Work task ::
From the records, return each line that has the word "monitoren" in it.

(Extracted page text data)
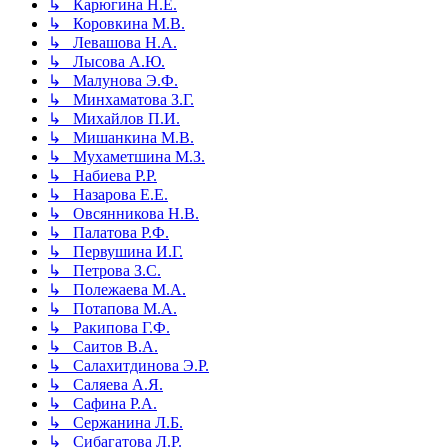
↳ Карюгина Н.Е.
↳ Коровкина М.В.
↳ Левашова Н.А.
↳ Лысова А.Ю.
↳ Малунова Э.Ф.
↳ Минхаматова З.Г.
↳ Михайлов П.И.
↳ Мишанкина М.В.
↳ Мухаметшина М.З.
↳ Набиева Р.Р.
↳ Назарова Е.Е.
↳ Овсянникова Н.В.
↳ Палатова Р.Ф.
↳ Первушина И.Г.
↳ Петрова З.С.
↳ Полежаева М.А.
↳ Потапова М.А.
↳ Ракипова Г.Ф.
↳ Саитов В.А.
↳ Салахитдинова Э.Р.
↳ Саляева А.Я.
↳ Сафина Р.А.
↳ Сержанина Л.Б.
↳ Сибагатова Л.Р.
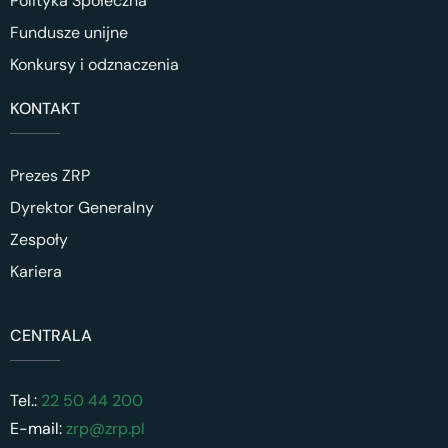
Polityka Społeczna
Fundusze unijne
Konkursy i odznaczenia
KONTAKT
Prezes ZRP
Dyrektor Generalny
Zespoły
Kariera
CENTRALA
Tel.:
22 50 44 200
E-mail:
zrp@zrp.pl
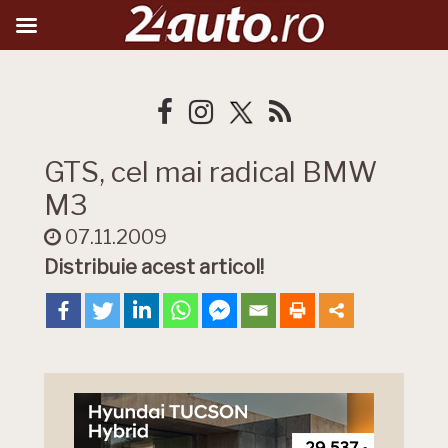
GTS, cel mai radical BMW
M3
07.11.2009
Distribuie acest articol!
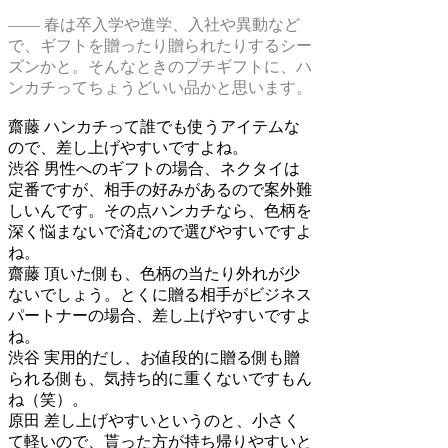
―― 春は卒入学や進学、入社や異動など
で、ギフトを贈ったり贈られたりするシー
ズンかと。そんなときのプチギフトに、ハ
ンカチってちょうどいい品かと思います。
齋藤
ハンカチって誰でも使うアイテムな
ので、差し上げやすいですよね。
渋谷
男性へのギフトの場合、ネクタイは
定番ですが、相手の好みがあるので案外難
しいんです。その点ハンカチなら、色柄を
深く悩まないで済むので選びやすいですよ
ね。
齋藤
頂いた側も、色柄の当たり外れが少
ないでしょう。とくに贈る相手がビジネス
パートナーの場合、差し上げやすいですよ
ね。
渋谷
実用的だし、お値段的に贈る側も贈
られる側も、気持ち的に重くないですもん
ね（笑）。
原田
差し上げやすいというのと、小さく
て軽いので、貰った方が持ち帰りやすいと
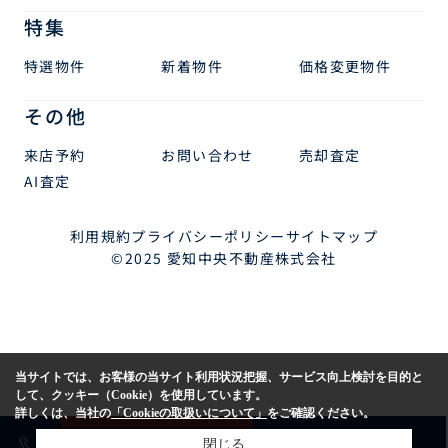
特集
特選物件
新着物件
価格変更物件
その他
来店予約
お問い合わせ
売却査定
AI査定
利用規約
プライバシーポリシー
サイトマップ
©2025 愛知中央不動産株式会社
当サイトでは、お客様の当サイト利用状況把握、サービス向上検討を目的と
して、クッキー（Cookie）を使用しています。
詳しくは、当社の
「Cookieの取扱いについて」
をご確認ください。
売却査定
購入相談
閉じる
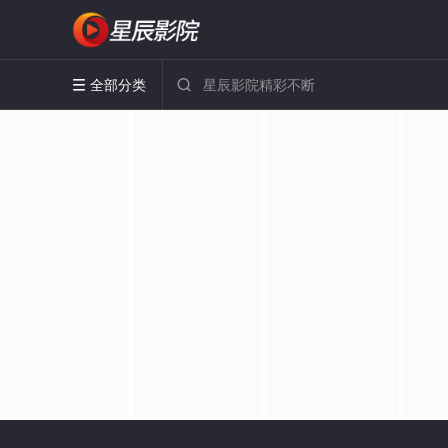
全部分类


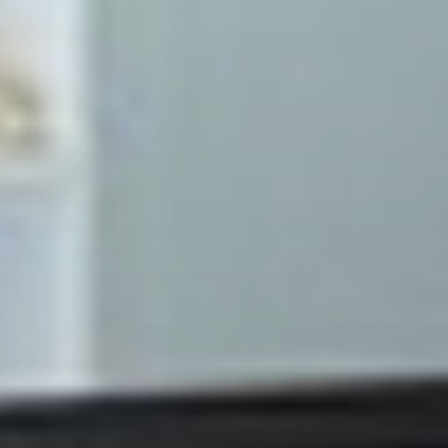
Chirurgische monitoren
Klinische monitoren
Digitale röntgen detector
Diagnotische monitoren
Medical arm TV
Thin Client
Beamers
Klimaat
Totaaloplossingen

Answer to this task ::
Chirurgische monitoren
Klinische monitoren
Diagnotische monitoren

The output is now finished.